**DATASET ENTRIES**
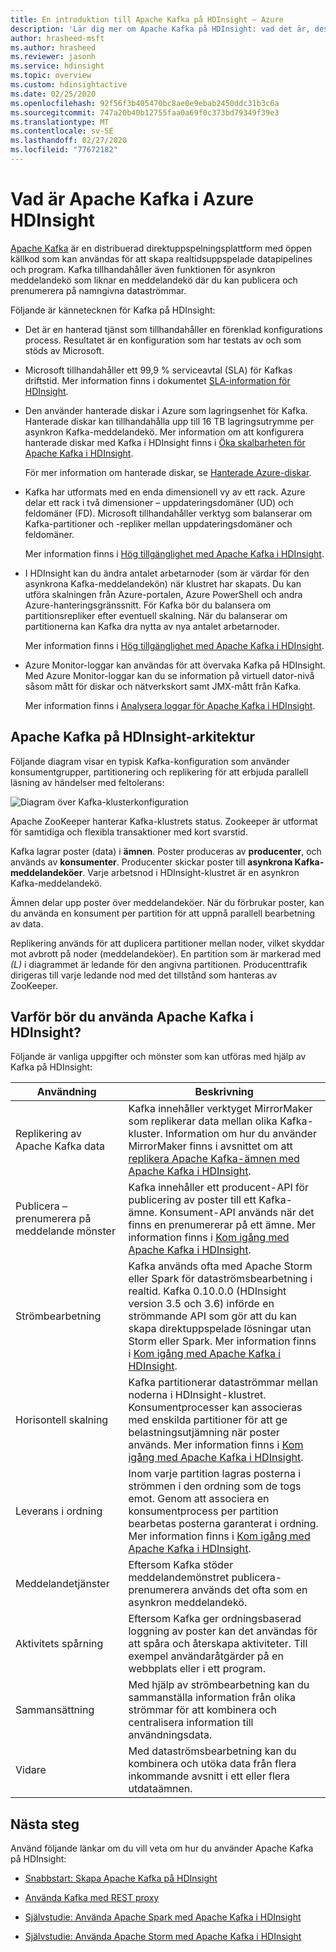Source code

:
 ```yaml
---
title: En introduktion till Apache Kafka på HDInsight – Azure
description: 'Lär dig mer om Apache Kafka på HDInsight: vad det är, dess syfte och var du hittar exempel och kommer igång.'
author: hrasheed-msft
ms.author: hrasheed
ms.reviewer: jasonh
ms.service: hdinsight
ms.topic: overview
ms.custom: hdinsightactive
ms.date: 02/25/2020
ms.openlocfilehash: 92f56f3b405470bc8ae0e9ebab2450ddc31b3c6a
ms.sourcegitcommit: 747a20b40b12755faa0a69f0c373bd79349f39e3
ms.translationtype: MT
ms.contentlocale: sv-SE
ms.lasthandoff: 02/27/2020
ms.locfileid: "77672182"
---
```

# <a name="what-is-apache-kafka-in-azure-hdinsight"></a>Vad är Apache Kafka i Azure HDInsight

[Apache Kafka](https://kafka.apache.org) är en distribuerad direktuppspelningsplattform med öppen källkod som kan användas för att skapa realtidsuppspelade datapipelines och program. Kafka tillhandahåller även funktionen för asynkron meddelandekö som liknar en meddelandekö där du kan publicera och prenumerera på namngivna dataströmmar.

Följande är kännetecknen för Kafka på HDInsight:

* Det är en hanterad tjänst som tillhandahåller en förenklad konfigurations process. Resultatet är en konfiguration som har testats av och som stöds av Microsoft.

* Microsoft tillhandahåller ett 99,9 % serviceavtal (SLA) för Kafkas driftstid. Mer information finns i dokumentet [SLA-information för HDInsight](https://azure.microsoft.com/support/legal/sla/hdinsight/v1_0/).

* Den använder hanterade diskar i Azure som lagringsenhet för Kafka. Hanterade diskar kan tillhandahålla upp till 16 TB lagringsutrymme per asynkron Kafka-meddelandekö. Mer information om att konfigurera hanterade diskar med Kafka i HDInsight finns i [Öka skalbarheten för Apache Kafka i HDInsight](apache-kafka-scalability.md).

    För mer information om hanterade diskar, se [Hanterade Azure-diskar](../../virtual-machines/windows/managed-disks-overview.md).

* Kafka har utformats med en enda dimensionell vy av ett rack. Azure delar ett rack i två dimensioner – uppdateringsdomäner (UD) och feldomäner (FD). Microsoft tillhandahåller verktyg som balanserar om Kafka-partitioner och -repliker mellan uppdateringsdomäner och feldomäner.

    Mer information finns i [Hög tillgänglighet med Apache Kafka i HDInsight](apache-kafka-high-availability.md).

* I HDInsight kan du ändra antalet arbetarnoder (som är värdar för den asynkrona Kafka-meddelandekön) när klustret har skapats. Du kan utföra skalningen från Azure-portalen, Azure PowerShell och andra Azure-hanteringsgränssnitt. För Kafka bör du balansera om partitionsrepliker efter eventuell skalning. När du balanserar om partitionerna kan Kafka dra nytta av nya antalet arbetarnoder.

    Mer information finns i [Hög tillgänglighet med Apache Kafka i HDInsight](apache-kafka-high-availability.md).

* Azure Monitor-loggar kan användas för att övervaka Kafka på HDInsight. Med Azure Monitor-loggar kan du se information på virtuell dator-nivå såsom mått för diskar och nätverkskort samt JMX-mått från Kafka.

    Mer information finns i [Analysera loggar för Apache Kafka i HDInsight](apache-kafka-log-analytics-operations-management.md).

## <a name="apache-kafka-on-hdinsight-architecture"></a>Apache Kafka på HDInsight-arkitektur

Följande diagram visar en typisk Kafka-konfiguration som använder konsumentgrupper, partitionering och replikering för att erbjuda parallell läsning av händelser med feltolerans:

![Diagram över Kafka-klusterkonfiguration](./media/apache-kafka-introduction/kafka-cluster-diagram.png)

Apache ZooKeeper hanterar Kafka-klustrets status. Zookeeper är utformat för samtidiga och flexibla transaktioner med kort svarstid.

Kafka lagrar poster (data) i **ämnen**. Poster produceras av **producenter**, och används av **konsumenter**. Producenter skickar poster till **asynkrona Kafka-meddelandeköer**. Varje arbetsnod i HDInsight-klustret är en asynkron Kafka-meddelandekö.

Ämnen delar upp poster över meddelandeköer. När du förbrukar poster, kan du använda en konsument per partition för att uppnå parallell bearbetning av data.

Replikering används för att duplicera partitioner mellan noder, vilket skyddar mot avbrott på noder (meddelandeköer). En partition som är markerad med *(L)* i diagrammet är ledande för den angivna partitionen. Producenttrafik dirigeras till varje ledande nod med det tillstånd som hanteras av ZooKeeper.

## <a name="why-use-apache-kafka-on-hdinsight"></a>Varför bör du använda Apache Kafka i HDInsight?

Följande är vanliga uppgifter och mönster som kan utföras med hjälp av Kafka på HDInsight:

|Användning |Beskrivning |
|---|---|
|Replikering av Apache Kafka data|Kafka innehåller verktyget MirrorMaker som replikerar data mellan olika Kafka-kluster. Information om hur du använder MirrorMaker finns i avsnittet om att [replikera Apache Kafka-ämnen med Apache Kafka i HDInsight](apache-kafka-mirroring.md).|
|Publicera – prenumerera på meddelande mönster|Kafka innehåller ett producent-API för publicering av poster till ett Kafka-ämne. Konsument-API används när det finns en prenumererar på ett ämne. Mer information finns i [Kom igång med Apache Kafka i HDInsight](apache-kafka-get-started.md).|
|Strömbearbetning|Kafka används ofta med Apache Storm eller Spark för dataströmsbearbetning i realtid. Kafka 0.10.0.0 (HDInsight version 3.5 och 3.6) införde en strömmande API som gör att du kan skapa direktuppspelade lösningar utan Storm eller Spark. Mer information finns i [Kom igång med Apache Kafka i HDInsight](apache-kafka-get-started.md).|
|Horisontell skalning|Kafka partitionerar dataströmmar mellan noderna i HDInsight-klustret. Konsumentprocesser kan associeras med enskilda partitioner för att ge belastningsutjämning när poster används. Mer information finns i [Kom igång med Apache Kafka i HDInsight](apache-kafka-get-started.md).|
|Leverans i ordning|Inom varje partition lagras posterna i strömmen i den ordning som de togs emot. Genom att associera en konsumentprocess per partition bearbetas posterna garanterat i ordning. Mer information finns i [Kom igång med Apache Kafka i HDInsight](apache-kafka-get-started.md).|
|Meddelandetjänster|Eftersom Kafka stöder meddelandemönstret publicera-prenumerera används det ofta som en asynkron meddelandekö.|
|Aktivitets spårning|Eftersom Kafka ger ordningsbaserad loggning av poster kan det användas för att spåra och återskapa aktiviteter. Till exempel användaråtgärder på en webbplats eller i ett program.|
|Sammansättning|Med hjälp av strömbearbetning kan du sammanställa information från olika strömmar för att kombinera och centralisera information till användningsdata.|
|Vidare|Med dataströmsbearbetning kan du kombinera och utöka data från flera inkommande avsnitt i ett eller flera utdataämnen.|

## <a name="next-steps"></a>Nästa steg

Använd följande länkar om du vill veta om hur du använder Apache Kafka på HDInsight:

* [Snabbstart: Skapa Apache Kafka på HDInsight](apache-kafka-get-started.md)

* [Använda Kafka med REST proxy](rest-proxy.md)

* [Självstudie: Använda Apache Spark med Apache Kafka i HDInsight](../hdinsight-apache-spark-with-kafka.md)

* [Självstudie: Använda Apache Storm med Apache Kafka i HDInsight](../hdinsight-apache-storm-with-kafka.md)
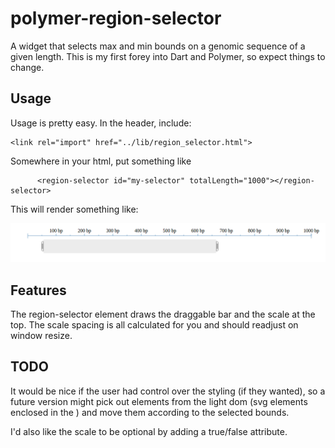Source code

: polymer-region-selector
=======================

A widget that selects max and min bounds on a genomic sequence of a given length. This is my first forey into Dart and Polymer, so expect things to change.

Usage
-----

Usage is pretty easy. In the header, include:

    <link rel="import" href="../lib/region_selector.html">

Somewhere in your html, put something like

          <region-selector id="my-selector" totalLength="1000"></region-selector>

This will render something like:

![Example region selector](img/selector.png)


Features
--------
The region-selector element draws the draggable bar and the scale at the top. The scale spacing is all calculated for you and should readjust on window resize.


TODO
----
It would be nice if the user had control over the styling (if they wanted), so a future version might pick out elements from the light dom (svg elements enclosed in the <region-selector>) and move them according to the selected bounds.

I'd also like the scale to be optional by adding a true/false attribute.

**TASK ITEM**
Sift through the entries and copy every line with "Storm".

**EXPECTED OUTPUT**
|Strömbearbetning|Kafka används ofta med Apache Storm eller Spark för dataströmsbearbetning i realtid. Kafka 0.10.0.0 (HDInsight version 3.5 och 3.6) införde en strömmande API som gör att du kan skapa direktuppspelade lösningar utan Storm eller Spark. Mer information finns i [Kom igång med Apache Kafka i HDInsight](apache-kafka-get-started.md).|
* [Självstudie: Använda Apache Storm med Apache Kafka i HDInsight](../hdinsight-apache-storm-with-kafka.md)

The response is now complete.